El 9 de septiembre de 1991 fue secuestrado Sebastian Edwards Del Río. Entretelones del plagio tengo muchos, pero bajo juramento ante uno de los autores, jamás podré contar toda la verdad de lo ocurrido o mas bien dicho la trastienda que tuvo en ascuas a los dueños de El Mercurio y al primer gobierno de la Concertación. Esta versión inédita quizás la redacte en otra oportunidad.

En ese tiempo, Stephanie de Mónaco, la hija menor de los Grimaldi había decidido saltar del diseño al canto y con mucha ayuda tecnológica grabó dos DVD, uno de ellos titulado Huracán, una selección de temas con una vocecilla opacada por la orquesta. Un ciclón de malo.

Teníamos proyectado traer a la princesa como una verdadera dama del pequeño enclave monegasco, hija de Grace y Rainiero, una mujer joven, elegante y con charme que iba a cautivar a la socialité nacional con bailes en clubes de la Unión, El Golf o los de moda entonces, más un paso por Zapallar.

Pero el tema del rock fue el pelo en la sopa que inquietó a la directora de la editorial y le hizo pensar que todo el tema de la testa coronada se podía ir al agua con un mal compás roquero. Mas encima si Stephanie tenia fama de rebelde, mascaba chicle, hablaba el inglés a lo norteamericano y tenia de amante un guardia, Daniel Ducruet a quien mas tarde convertiría en padre de su primogénito ante el espanto del pobre Rainiero. Para su fortuna, Grace ya estaba muerta.

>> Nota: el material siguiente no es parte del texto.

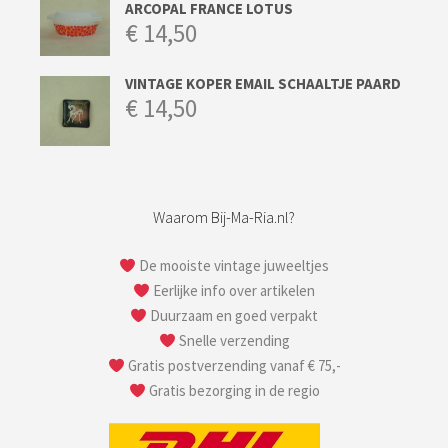
ARCOPAL FRANCE LOTUS
€
14,50
VINTAGE KOPER EMAIL SCHAALTJE PAARD
€
14,50
Waarom Bij-Ma-Ria.nl?
De mooiste vintage juweeltjes
Eerlijke info over artikelen
Duurzaam en goed verpakt
Snelle verzending
Gratis postverzending vanaf € 75,-
Gratis bezorging in de regio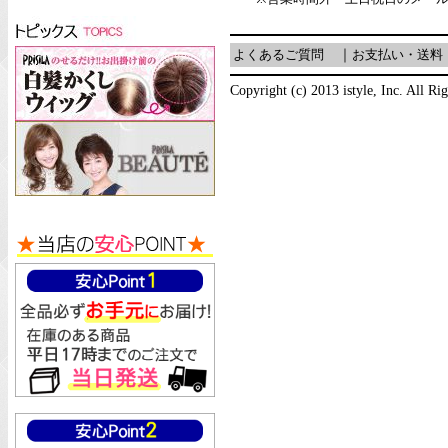
よくあるご質問
｜
お支払い・送料
Copyright (c) 2013 istyle, Inc. All Ri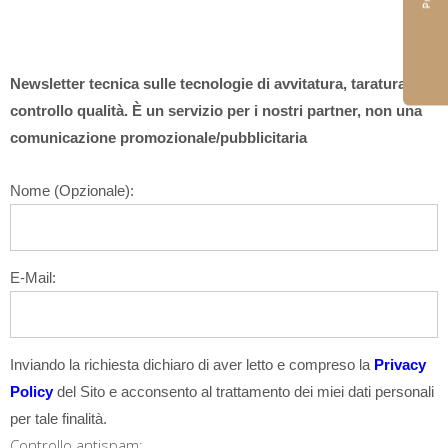
Newsletter tecnica sulle tecnologie di avvitatura, taratura,
controllo qualità. È un servizio per i nostri partner, non una
comunicazione promozionale/pubblicitaria
Nome (Opzionale):
E-Mail:
Inviando la richiesta dichiaro di aver letto e compreso la
Privacy
Policy
del Sito e acconsento al trattamento dei miei dati personali
per tale finalità.
Controllo antispam: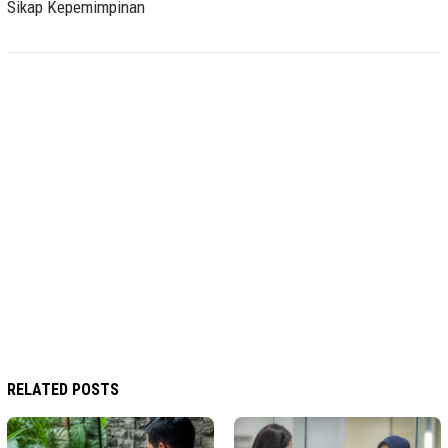
Sikap Kepemimpinan
RELATED POSTS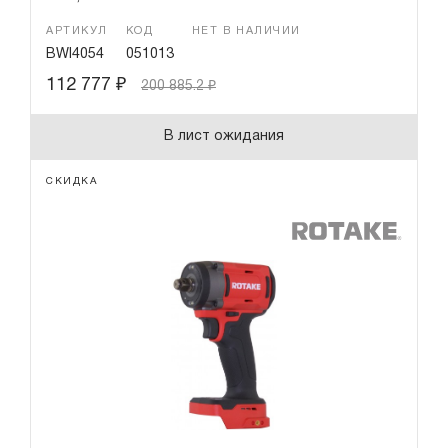
АРТИКУЛ
КОД
НЕТ В НАЛИЧИИ
BWI4054
051013
112 777
₽
200 885.2
₽
В лист ожидания
СКИДКА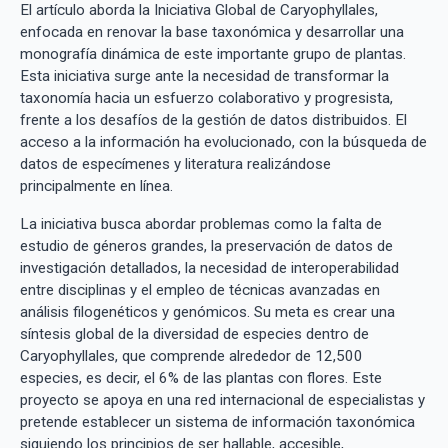
El artículo aborda la Iniciativa Global de Caryophyllales,
enfocada en renovar la base taxonómica y desarrollar una
monografía dinámica de este importante grupo de plantas.
Esta iniciativa surge ante la necesidad de transformar la
taxonomía hacia un esfuerzo colaborativo y progresista,
frente a los desafíos de la gestión de datos distribuidos. El
acceso a la información ha evolucionado, con la búsqueda de
datos de especímenes y literatura realizándose
principalmente en línea.
La iniciativa busca abordar problemas como la falta de
estudio de géneros grandes, la preservación de datos de
investigación detallados, la necesidad de interoperabilidad
entre disciplinas y el empleo de técnicas avanzadas en
análisis filogenéticos y genómicos. Su meta es crear una
síntesis global de la diversidad de especies dentro de
Caryophyllales, que comprende alrededor de 12,500
especies, es decir, el 6% de las plantas con flores. Este
proyecto se apoya en una red internacional de especialistas y
pretende establecer un sistema de información taxonómica
siguiendo los principios de ser hallable, accesible,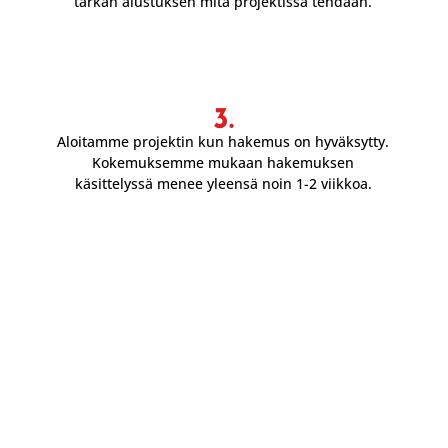
tarkan alustuksen mitä projektissa tehdään.
3.
Aloitamme projektin kun hakemus on hyväksytty.
Kokemuksemme mukaan hakemuksen
käsittelyssä menee yleensä noin 1-2 viikkoa.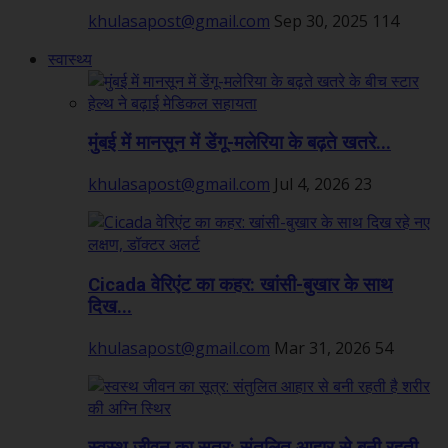
khulasapost@gmail.com
Sep 30, 2025
114
स्वास्थ्य
मुंबई में मानसून में डेंगू-मलेरिया के बढ़ते खतरे...
khulasapost@gmail.com
Jul 4, 2026
23
Cicada वेरिएंट का कहर: खांसी-बुखार के साथ
दिख...
khulasapost@gmail.com
Mar 31, 2026
54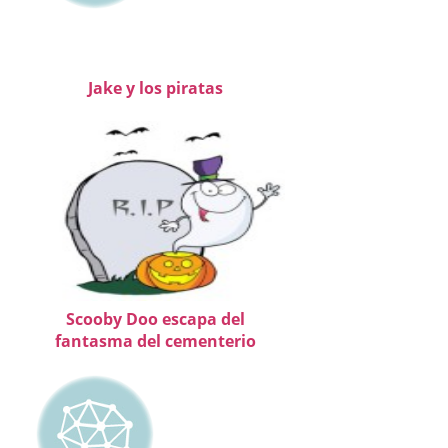
Jake y los piratas
Scooby Doo escapa del
fantasma del cementerio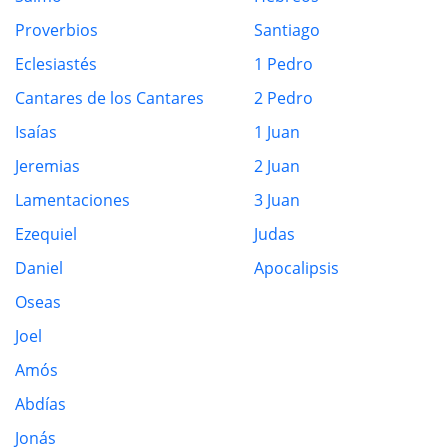
Proverbios
Santiago
Eclesiastés
1 Pedro
Cantares de los Cantares
2 Pedro
Isaías
1 Juan
Jeremias
2 Juan
Lamentaciones
3 Juan
Ezequiel
Judas
Daniel
Apocalipsis
Oseas
Joel
Amós
Abdías
Jonás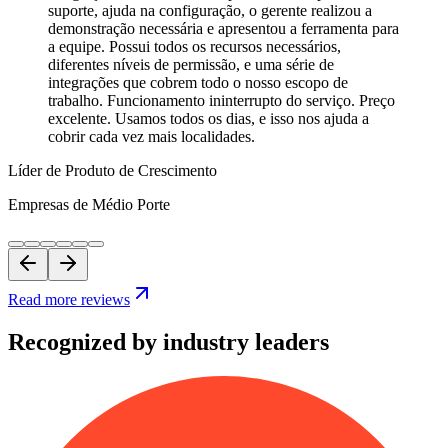
suporte, ajuda na configuração, o gerente realizou a
demonstração necessária e apresentou a ferramenta para
a equipe. Possui todos os recursos necessários,
diferentes níveis de permissão, e uma série de
integrações que cobrem todo o nosso escopo de
trabalho. Funcionamento ininterrupto do serviço. Preço
excelente. Usamos todos os dias, e isso nos ajuda a
cobrir cada vez mais localidades.
Líder de Produto de Crescimento
Empresas de Médio Porte
Read more reviews
Recognized by industry leaders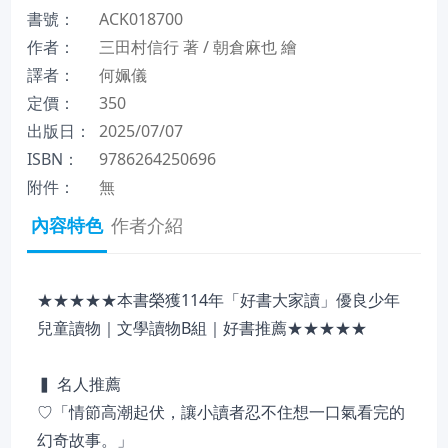
書號：
ACK018700
作者：
三田村信行 著 / 朝倉麻也 繪
譯者：
何姵儀
定價：
350
出版日：
2025/07/07
ISBN：
9786264250696
附件：
無
內容特色
作者介紹
★★★★★本書榮獲114年「好書大家讀」優良少年
兒童讀物｜文學讀物B組｜好書推薦★★★★★
▍ 名人推薦
♡「情節高潮起伏，讓小讀者忍不住想一口氣看完的
幻奇故事。」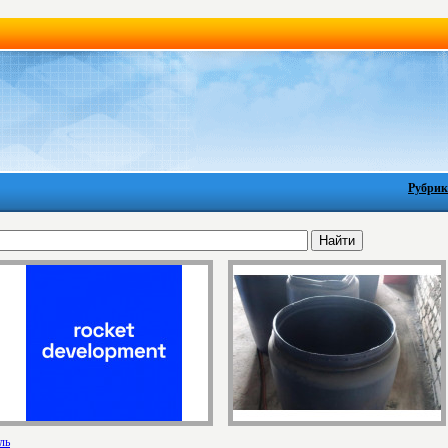
Рубрик
ль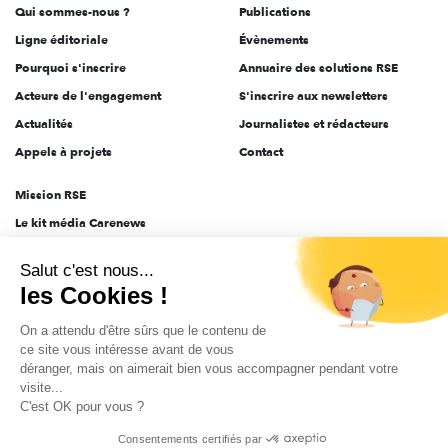
Qui sommes-nous ?
Publications
Ligne éditoriale
Évènements
Pourquoi s'inscrire
Annuaire des solutions RSE
Acteurs de l'engagement
S'inscrire aux newsletters
Actualités
Journalistes et rédacteurs
Appels à projets
Contact
Mission RSE
Le kit média Carenews
Groupe AEF
Salut c'est nous...
AEF info
les Cookies !
Novethic
On a attendu d'être sûrs que le contenu de
PRODURABLE
ce site vous intéresse avant de vous
Inclusiv Day
déranger, mais on aimerait bien vous accompagner pendant votre
visite...
C'est OK pour vous ?
CGV
Données personnelles
Mentions légales
2025-2026 Tout droits réservés
Consentements certifiés par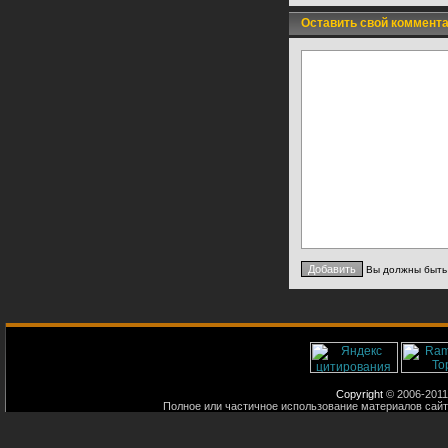
Оставить свой коммент
Вы должны быт
Copyright
© 2006-2011
Полное или частичное использование материалов сайт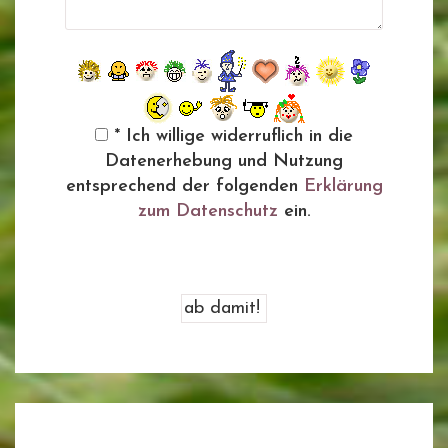
* Ich willige widerruflich in die
Datenerhebung und Nutzung
entsprechend der folgenden
Erklärung
zum Datenschutz
ein.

Me enviaron a Londres; tres veces estuve a punto de embarcarme en Aerolíneas Argentinas y solo a la cuarta decidieron que fuera a husmear a la capital inglesa, donde residía Stephanie por el acceso a los estudios de grabación. El ambiente de la joven de hombros anchos, carácter tímido y huraño a la vez, dio los primeros indicios.

Dos semanas permanecí en un hotel esperando la llamada de su agente o del entorno de la princesa para concretar la entrevista, condición puesta por nosotros para firmar el contrato de venida.

Finalmente la entrevisté y pude observar el mundo de la mujer en la city. Nada digno dé glamour. Olvidémonos del palacio Cousiño, Cerro Castillo ni club de Gol Los Leones.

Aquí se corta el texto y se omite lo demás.